WORK INSTRUCTIONS:
Once the pictures are removed, restate the data below word for word.

Machine-readable hardware designs:

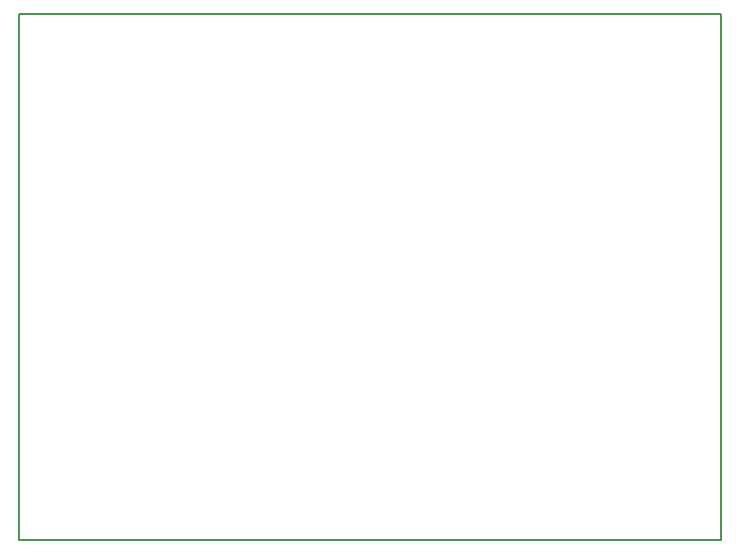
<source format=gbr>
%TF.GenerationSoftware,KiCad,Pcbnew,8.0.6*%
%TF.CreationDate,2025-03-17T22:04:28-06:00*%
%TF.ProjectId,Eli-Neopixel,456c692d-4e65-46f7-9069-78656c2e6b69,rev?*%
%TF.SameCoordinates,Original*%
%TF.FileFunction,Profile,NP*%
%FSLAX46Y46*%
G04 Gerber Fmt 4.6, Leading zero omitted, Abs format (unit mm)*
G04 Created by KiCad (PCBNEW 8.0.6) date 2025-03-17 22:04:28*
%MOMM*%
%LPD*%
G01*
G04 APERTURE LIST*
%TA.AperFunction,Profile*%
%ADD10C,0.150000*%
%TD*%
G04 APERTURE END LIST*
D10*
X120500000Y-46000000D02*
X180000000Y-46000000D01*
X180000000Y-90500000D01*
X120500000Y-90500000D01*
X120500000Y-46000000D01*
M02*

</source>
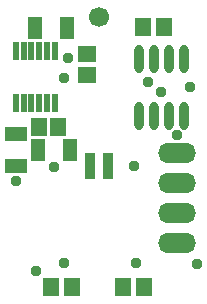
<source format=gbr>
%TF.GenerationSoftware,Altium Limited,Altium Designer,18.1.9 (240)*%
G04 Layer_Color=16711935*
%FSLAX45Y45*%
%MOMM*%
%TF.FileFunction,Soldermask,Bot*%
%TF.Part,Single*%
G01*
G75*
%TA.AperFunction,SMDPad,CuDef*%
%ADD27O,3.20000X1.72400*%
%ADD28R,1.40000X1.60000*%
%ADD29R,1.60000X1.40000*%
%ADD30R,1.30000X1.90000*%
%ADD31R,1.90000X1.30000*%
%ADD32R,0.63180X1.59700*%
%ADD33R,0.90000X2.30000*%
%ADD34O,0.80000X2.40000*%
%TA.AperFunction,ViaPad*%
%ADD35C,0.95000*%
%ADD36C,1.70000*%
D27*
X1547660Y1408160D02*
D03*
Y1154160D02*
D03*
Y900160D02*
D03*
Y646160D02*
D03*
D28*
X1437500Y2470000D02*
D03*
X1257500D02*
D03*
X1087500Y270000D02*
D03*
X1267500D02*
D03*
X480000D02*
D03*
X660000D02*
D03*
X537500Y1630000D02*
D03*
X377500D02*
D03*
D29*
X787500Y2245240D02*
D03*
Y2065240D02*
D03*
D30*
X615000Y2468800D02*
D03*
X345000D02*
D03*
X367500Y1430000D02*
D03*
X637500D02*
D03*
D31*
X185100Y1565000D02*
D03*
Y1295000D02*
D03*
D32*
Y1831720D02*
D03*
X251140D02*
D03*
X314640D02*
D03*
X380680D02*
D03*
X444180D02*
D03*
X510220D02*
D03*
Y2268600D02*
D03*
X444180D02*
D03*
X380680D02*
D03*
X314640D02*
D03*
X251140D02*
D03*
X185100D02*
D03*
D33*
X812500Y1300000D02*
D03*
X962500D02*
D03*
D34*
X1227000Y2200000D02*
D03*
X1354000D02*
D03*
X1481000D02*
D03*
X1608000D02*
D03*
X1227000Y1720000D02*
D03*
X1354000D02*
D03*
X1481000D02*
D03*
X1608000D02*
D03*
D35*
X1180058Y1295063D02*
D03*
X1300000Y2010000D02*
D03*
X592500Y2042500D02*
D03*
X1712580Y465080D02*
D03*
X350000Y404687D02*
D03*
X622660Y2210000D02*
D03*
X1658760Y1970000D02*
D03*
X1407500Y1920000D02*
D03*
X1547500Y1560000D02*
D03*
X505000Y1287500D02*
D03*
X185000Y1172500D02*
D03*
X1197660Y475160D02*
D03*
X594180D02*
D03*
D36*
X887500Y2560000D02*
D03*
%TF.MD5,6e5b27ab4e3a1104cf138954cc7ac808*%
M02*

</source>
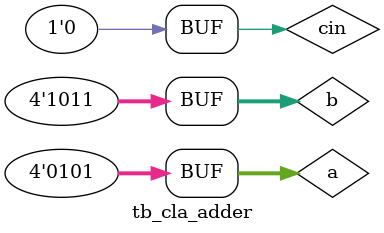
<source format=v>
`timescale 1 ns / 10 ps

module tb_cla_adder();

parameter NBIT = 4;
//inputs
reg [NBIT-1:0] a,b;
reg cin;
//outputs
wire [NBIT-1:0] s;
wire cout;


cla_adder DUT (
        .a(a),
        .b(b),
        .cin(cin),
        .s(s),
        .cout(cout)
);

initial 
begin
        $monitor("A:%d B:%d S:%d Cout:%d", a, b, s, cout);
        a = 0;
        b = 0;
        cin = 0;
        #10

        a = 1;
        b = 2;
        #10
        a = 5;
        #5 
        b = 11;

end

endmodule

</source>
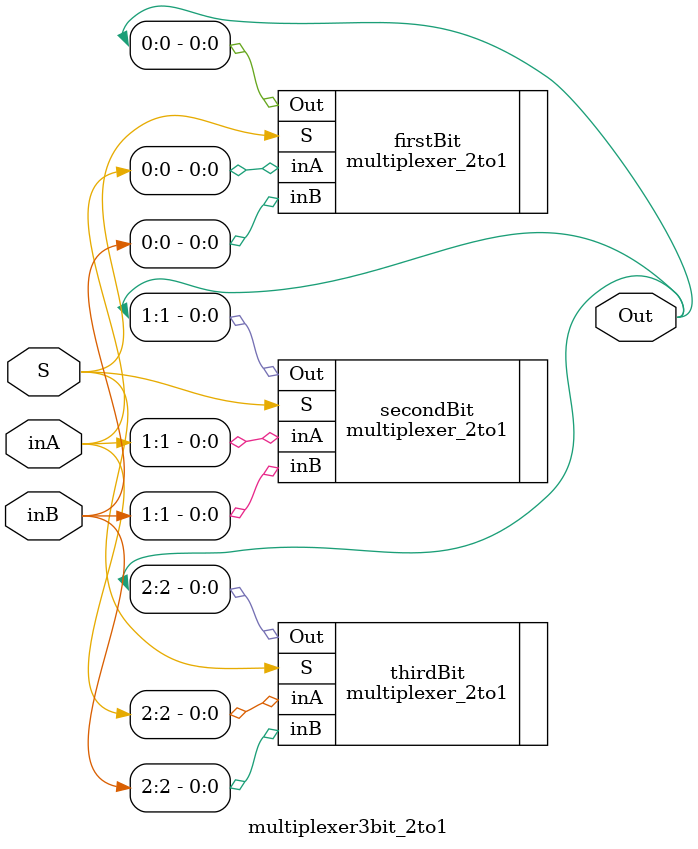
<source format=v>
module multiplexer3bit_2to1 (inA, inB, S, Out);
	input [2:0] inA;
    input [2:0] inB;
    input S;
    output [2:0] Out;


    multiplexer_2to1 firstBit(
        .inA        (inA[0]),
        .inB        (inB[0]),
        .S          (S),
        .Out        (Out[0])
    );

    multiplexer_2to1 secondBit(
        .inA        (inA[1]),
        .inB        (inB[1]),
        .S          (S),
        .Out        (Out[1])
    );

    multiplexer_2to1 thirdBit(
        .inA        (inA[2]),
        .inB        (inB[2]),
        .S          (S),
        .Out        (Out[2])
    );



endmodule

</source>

RESULT OF THIS EXERCISE:
<source format=gbr>
%TF.GenerationSoftware,KiCad,Pcbnew,8.0.6*%
%TF.CreationDate,2025-03-17T22:04:28-06:00*%
%TF.ProjectId,Eli-Neopixel,456c692d-4e65-46f7-9069-78656c2e6b69,rev?*%
%TF.SameCoordinates,Original*%
%TF.FileFunction,Profile,NP*%
%FSLAX46Y46*%
G04 Gerber Fmt 4.6, Leading zero omitted, Abs format (unit mm)*
G04 Created by KiCad (PCBNEW 8.0.6) date 2025-03-17 22:04:28*
%MOMM*%
%LPD*%
G01*
G04 APERTURE LIST*
%TA.AperFunction,Profile*%
%ADD10C,0.150000*%
%TD*%
G04 APERTURE END LIST*
D10*
X120500000Y-46000000D02*
X180000000Y-46000000D01*
X180000000Y-90500000D01*
X120500000Y-90500000D01*
X120500000Y-46000000D01*
M02*

</source>
<source format=gbr>
%TF.GenerationSoftware,Altium Limited,Altium Designer,18.1.9 (240)*%
G04 Layer_Color=16711935*
%FSLAX45Y45*%
%MOMM*%
%TF.FileFunction,Soldermask,Bot*%
%TF.Part,Single*%
G01*
G75*
%TA.AperFunction,SMDPad,CuDef*%
%ADD27O,3.20000X1.72400*%
%ADD28R,1.40000X1.60000*%
%ADD29R,1.60000X1.40000*%
%ADD30R,1.30000X1.90000*%
%ADD31R,1.90000X1.30000*%
%ADD32R,0.63180X1.59700*%
%ADD33R,0.90000X2.30000*%
%ADD34O,0.80000X2.40000*%
%TA.AperFunction,ViaPad*%
%ADD35C,0.95000*%
%ADD36C,1.70000*%
D27*
X1547660Y1408160D02*
D03*
Y1154160D02*
D03*
Y900160D02*
D03*
Y646160D02*
D03*
D28*
X1437500Y2470000D02*
D03*
X1257500D02*
D03*
X1087500Y270000D02*
D03*
X1267500D02*
D03*
X480000D02*
D03*
X660000D02*
D03*
X537500Y1630000D02*
D03*
X377500D02*
D03*
D29*
X787500Y2245240D02*
D03*
Y2065240D02*
D03*
D30*
X615000Y2468800D02*
D03*
X345000D02*
D03*
X367500Y1430000D02*
D03*
X637500D02*
D03*
D31*
X185100Y1565000D02*
D03*
Y1295000D02*
D03*
D32*
Y1831720D02*
D03*
X251140D02*
D03*
X314640D02*
D03*
X380680D02*
D03*
X444180D02*
D03*
X510220D02*
D03*
Y2268600D02*
D03*
X444180D02*
D03*
X380680D02*
D03*
X314640D02*
D03*
X251140D02*
D03*
X185100D02*
D03*
D33*
X812500Y1300000D02*
D03*
X962500D02*
D03*
D34*
X1227000Y2200000D02*
D03*
X1354000D02*
D03*
X1481000D02*
D03*
X1608000D02*
D03*
X1227000Y1720000D02*
D03*
X1354000D02*
D03*
X1481000D02*
D03*
X1608000D02*
D03*
D35*
X1180058Y1295063D02*
D03*
X1300000Y2010000D02*
D03*
X592500Y2042500D02*
D03*
X1712580Y465080D02*
D03*
X350000Y404687D02*
D03*
X622660Y2210000D02*
D03*
X1658760Y1970000D02*
D03*
X1407500Y1920000D02*
D03*
X1547500Y1560000D02*
D03*
X505000Y1287500D02*
D03*
X185000Y1172500D02*
D03*
X1197660Y475160D02*
D03*
X594180D02*
D03*
D36*
X887500Y2560000D02*
D03*
%TF.MD5,6e5b27ab4e3a1104cf138954cc7ac808*%
M02*

</source>
<source format=v>
`timescale 1 ns / 10 ps

module tb_cla_adder();

parameter NBIT = 4;
//inputs
reg [NBIT-1:0] a,b;
reg cin;
//outputs
wire [NBIT-1:0] s;
wire cout;


cla_adder DUT (
        .a(a),
        .b(b),
        .cin(cin),
        .s(s),
        .cout(cout)
);

initial 
begin
        $monitor("A:%d B:%d S:%d Cout:%d", a, b, s, cout);
        a = 0;
        b = 0;
        cin = 0;
        #10

        a = 1;
        b = 2;
        #10
        a = 5;
        #5 
        b = 11;

end

endmodule

</source>
<source format=v>
module multiplexer3bit_2to1 (inA, inB, S, Out);
	input [2:0] inA;
    input [2:0] inB;
    input S;
    output [2:0] Out;


    multiplexer_2to1 firstBit(
        .inA        (inA[0]),
        .inB        (inB[0]),
        .S          (S),
        .Out        (Out[0])
    );

    multiplexer_2to1 secondBit(
        .inA        (inA[1]),
        .inB        (inB[1]),
        .S          (S),
        .Out        (Out[1])
    );

    multiplexer_2to1 thirdBit(
        .inA        (inA[2]),
        .inB        (inB[2]),
        .S          (S),
        .Out        (Out[2])
    );



endmodule

</source>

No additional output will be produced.